DATASET EXTRACT =>
-=-=-=-=-

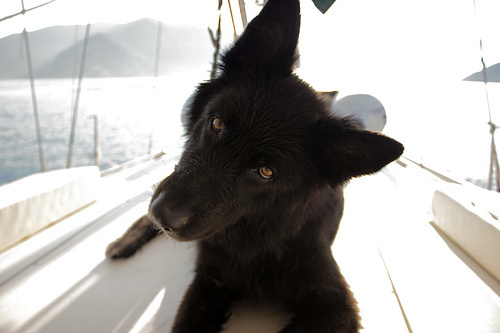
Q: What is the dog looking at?
A: The camera.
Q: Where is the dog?
A: On a boat.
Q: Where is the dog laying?
A: On a white surface.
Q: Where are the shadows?
A: The right of the dog.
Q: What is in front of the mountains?
A: Water.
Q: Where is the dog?
A: On a boat.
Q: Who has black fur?
A: The dog.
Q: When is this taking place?
A: Daytime.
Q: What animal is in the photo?
A: Dog.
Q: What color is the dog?
A: Black.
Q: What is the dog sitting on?
A: Boat.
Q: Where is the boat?
A: Water.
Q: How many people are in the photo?
A: None.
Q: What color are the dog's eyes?
A: Brown.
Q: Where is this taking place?
A: On a boat.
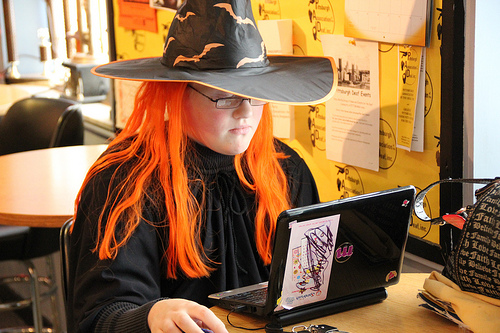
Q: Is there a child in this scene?
A: Yes, there is a child.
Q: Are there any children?
A: Yes, there is a child.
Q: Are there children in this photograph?
A: Yes, there is a child.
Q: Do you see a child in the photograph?
A: Yes, there is a child.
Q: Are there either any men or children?
A: Yes, there is a child.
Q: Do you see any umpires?
A: No, there are no umpires.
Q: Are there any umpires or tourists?
A: No, there are no umpires or tourists.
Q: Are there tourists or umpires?
A: No, there are no umpires or tourists.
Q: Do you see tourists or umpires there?
A: No, there are no umpires or tourists.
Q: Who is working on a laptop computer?
A: The child is working on a laptop computer.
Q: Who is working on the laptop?
A: The child is working on a laptop computer.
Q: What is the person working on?
A: The child is working on a laptop.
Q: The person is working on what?
A: The child is working on a laptop.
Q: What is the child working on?
A: The child is working on a laptop.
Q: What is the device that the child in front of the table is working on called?
A: The device is a laptop.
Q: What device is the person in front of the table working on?
A: The kid is working on a laptop.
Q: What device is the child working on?
A: The kid is working on a laptop.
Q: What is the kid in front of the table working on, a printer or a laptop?
A: The child is working on a laptop.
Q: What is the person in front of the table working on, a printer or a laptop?
A: The child is working on a laptop.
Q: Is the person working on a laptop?
A: Yes, the kid is working on a laptop.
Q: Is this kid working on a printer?
A: No, the kid is working on a laptop.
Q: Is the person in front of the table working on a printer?
A: No, the kid is working on a laptop.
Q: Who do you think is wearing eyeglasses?
A: The kid is wearing eyeglasses.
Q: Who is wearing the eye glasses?
A: The kid is wearing eyeglasses.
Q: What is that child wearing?
A: The child is wearing eye glasses.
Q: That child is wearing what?
A: The child is wearing eye glasses.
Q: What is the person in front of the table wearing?
A: The child is wearing eye glasses.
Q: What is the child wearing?
A: The child is wearing eye glasses.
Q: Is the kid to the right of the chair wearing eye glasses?
A: Yes, the child is wearing eye glasses.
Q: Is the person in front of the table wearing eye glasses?
A: Yes, the child is wearing eye glasses.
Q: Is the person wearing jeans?
A: No, the child is wearing eye glasses.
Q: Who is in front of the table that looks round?
A: The child is in front of the table.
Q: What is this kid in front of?
A: The kid is in front of the table.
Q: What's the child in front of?
A: The kid is in front of the table.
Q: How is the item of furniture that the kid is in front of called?
A: The piece of furniture is a table.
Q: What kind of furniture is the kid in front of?
A: The kid is in front of the table.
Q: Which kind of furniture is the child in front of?
A: The kid is in front of the table.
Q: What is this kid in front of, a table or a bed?
A: The kid is in front of a table.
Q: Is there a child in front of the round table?
A: Yes, there is a child in front of the table.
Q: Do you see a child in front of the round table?
A: Yes, there is a child in front of the table.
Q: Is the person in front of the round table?
A: Yes, the child is in front of the table.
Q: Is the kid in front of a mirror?
A: No, the kid is in front of the table.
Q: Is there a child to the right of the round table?
A: Yes, there is a child to the right of the table.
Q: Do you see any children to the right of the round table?
A: Yes, there is a child to the right of the table.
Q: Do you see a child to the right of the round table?
A: Yes, there is a child to the right of the table.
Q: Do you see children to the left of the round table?
A: No, the child is to the right of the table.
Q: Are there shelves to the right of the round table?
A: No, there is a child to the right of the table.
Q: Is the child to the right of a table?
A: Yes, the child is to the right of a table.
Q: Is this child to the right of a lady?
A: No, the child is to the right of a table.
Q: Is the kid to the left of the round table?
A: No, the kid is to the right of the table.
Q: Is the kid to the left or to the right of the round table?
A: The kid is to the right of the table.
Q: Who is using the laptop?
A: The child is using the laptop.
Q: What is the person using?
A: The kid is using a laptop computer.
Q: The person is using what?
A: The kid is using a laptop computer.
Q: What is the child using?
A: The kid is using a laptop computer.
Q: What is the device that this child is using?
A: The device is a laptop.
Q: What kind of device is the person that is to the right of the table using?
A: The child is using a laptop.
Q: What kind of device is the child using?
A: The child is using a laptop.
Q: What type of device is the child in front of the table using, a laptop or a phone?
A: The child is using a laptop.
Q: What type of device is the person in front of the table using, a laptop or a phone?
A: The child is using a laptop.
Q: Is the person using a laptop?
A: Yes, the kid is using a laptop.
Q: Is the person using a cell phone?
A: No, the kid is using a laptop.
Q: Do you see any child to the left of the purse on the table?
A: Yes, there is a child to the left of the purse.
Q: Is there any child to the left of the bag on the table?
A: Yes, there is a child to the left of the purse.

-=-=-=-=-

WORK TO DO =>
Copy out all the data above word for word, from start to finish, leaving out the pictures.

WORKED ANSWER =>
Q: What is the dog looking at?
A: The camera.
Q: Where is the dog?
A: On a boat.
Q: Where is the dog laying?
A: On a white surface.
Q: Where are the shadows?
A: The right of the dog.
Q: What is in front of the mountains?
A: Water.
Q: Where is the dog?
A: On a boat.
Q: Who has black fur?
A: The dog.
Q: When is this taking place?
A: Daytime.
Q: What animal is in the photo?
A: Dog.
Q: What color is the dog?
A: Black.
Q: What is the dog sitting on?
A: Boat.
Q: Where is the boat?
A: Water.
Q: How many people are in the photo?
A: None.
Q: What color are the dog's eyes?
A: Brown.
Q: Where is this taking place?
A: On a boat.
Q: Is there a child in this scene?
A: Yes, there is a child.
Q: Are there any children?
A: Yes, there is a child.
Q: Are there children in this photograph?
A: Yes, there is a child.
Q: Do you see a child in the photograph?
A: Yes, there is a child.
Q: Are there either any men or children?
A: Yes, there is a child.
Q: Do you see any umpires?
A: No, there are no umpires.
Q: Are there any umpires or tourists?
A: No, there are no umpires or tourists.
Q: Are there tourists or umpires?
A: No, there are no umpires or tourists.
Q: Do you see tourists or umpires there?
A: No, there are no umpires or tourists.
Q: Who is working on a laptop computer?
A: The child is working on a laptop computer.
Q: Who is working on the laptop?
A: The child is working on a laptop computer.
Q: What is the person working on?
A: The child is working on a laptop.
Q: The person is working on what?
A: The child is working on a laptop.
Q: What is the child working on?
A: The child is working on a laptop.
Q: What is the device that the child in front of the table is working on called?
A: The device is a laptop.
Q: What device is the person in front of the table working on?
A: The kid is working on a laptop.
Q: What device is the child working on?
A: The kid is working on a laptop.
Q: What is the kid in front of the table working on, a printer or a laptop?
A: The child is working on a laptop.
Q: What is the person in front of the table working on, a printer or a laptop?
A: The child is working on a laptop.
Q: Is the person working on a laptop?
A: Yes, the kid is working on a laptop.
Q: Is this kid working on a printer?
A: No, the kid is working on a laptop.
Q: Is the person in front of the table working on a printer?
A: No, the kid is working on a laptop.
Q: Who do you think is wearing eyeglasses?
A: The kid is wearing eyeglasses.
Q: Who is wearing the eye glasses?
A: The kid is wearing eyeglasses.
Q: What is that child wearing?
A: The child is wearing eye glasses.
Q: That child is wearing what?
A: The child is wearing eye glasses.
Q: What is the person in front of the table wearing?
A: The child is wearing eye glasses.
Q: What is the child wearing?
A: The child is wearing eye glasses.
Q: Is the kid to the right of the chair wearing eye glasses?
A: Yes, the child is wearing eye glasses.
Q: Is the person in front of the table wearing eye glasses?
A: Yes, the child is wearing eye glasses.
Q: Is the person wearing jeans?
A: No, the child is wearing eye glasses.
Q: Who is in front of the table that looks round?
A: The child is in front of the table.
Q: What is this kid in front of?
A: The kid is in front of the table.
Q: What's the child in front of?
A: The kid is in front of the table.
Q: How is the item of furniture that the kid is in front of called?
A: The piece of furniture is a table.
Q: What kind of furniture is the kid in front of?
A: The kid is in front of the table.
Q: Which kind of furniture is the child in front of?
A: The kid is in front of the table.
Q: What is this kid in front of, a table or a bed?
A: The kid is in front of a table.
Q: Is there a child in front of the round table?
A: Yes, there is a child in front of the table.
Q: Do you see a child in front of the round table?
A: Yes, there is a child in front of the table.
Q: Is the person in front of the round table?
A: Yes, the child is in front of the table.
Q: Is the kid in front of a mirror?
A: No, the kid is in front of the table.
Q: Is there a child to the right of the round table?
A: Yes, there is a child to the right of the table.
Q: Do you see any children to the right of the round table?
A: Yes, there is a child to the right of the table.
Q: Do you see a child to the right of the round table?
A: Yes, there is a child to the right of the table.
Q: Do you see children to the left of the round table?
A: No, the child is to the right of the table.
Q: Are there shelves to the right of the round table?
A: No, there is a child to the right of the table.
Q: Is the child to the right of a table?
A: Yes, the child is to the right of a table.
Q: Is this child to the right of a lady?
A: No, the child is to the right of a table.
Q: Is the kid to the left of the round table?
A: No, the kid is to the right of the table.
Q: Is the kid to the left or to the right of the round table?
A: The kid is to the right of the table.
Q: Who is using the laptop?
A: The child is using the laptop.
Q: What is the person using?
A: The kid is using a laptop computer.
Q: The person is using what?
A: The kid is using a laptop computer.
Q: What is the child using?
A: The kid is using a laptop computer.
Q: What is the device that this child is using?
A: The device is a laptop.
Q: What kind of device is the person that is to the right of the table using?
A: The child is using a laptop.
Q: What kind of device is the child using?
A: The child is using a laptop.
Q: What type of device is the child in front of the table using, a laptop or a phone?
A: The child is using a laptop.
Q: What type of device is the person in front of the table using, a laptop or a phone?
A: The child is using a laptop.
Q: Is the person using a laptop?
A: Yes, the kid is using a laptop.
Q: Is the person using a cell phone?
A: No, the kid is using a laptop.
Q: Do you see any child to the left of the purse on the table?
A: Yes, there is a child to the left of the purse.
Q: Is there any child to the left of the bag on the table?
A: Yes, there is a child to the left of the purse.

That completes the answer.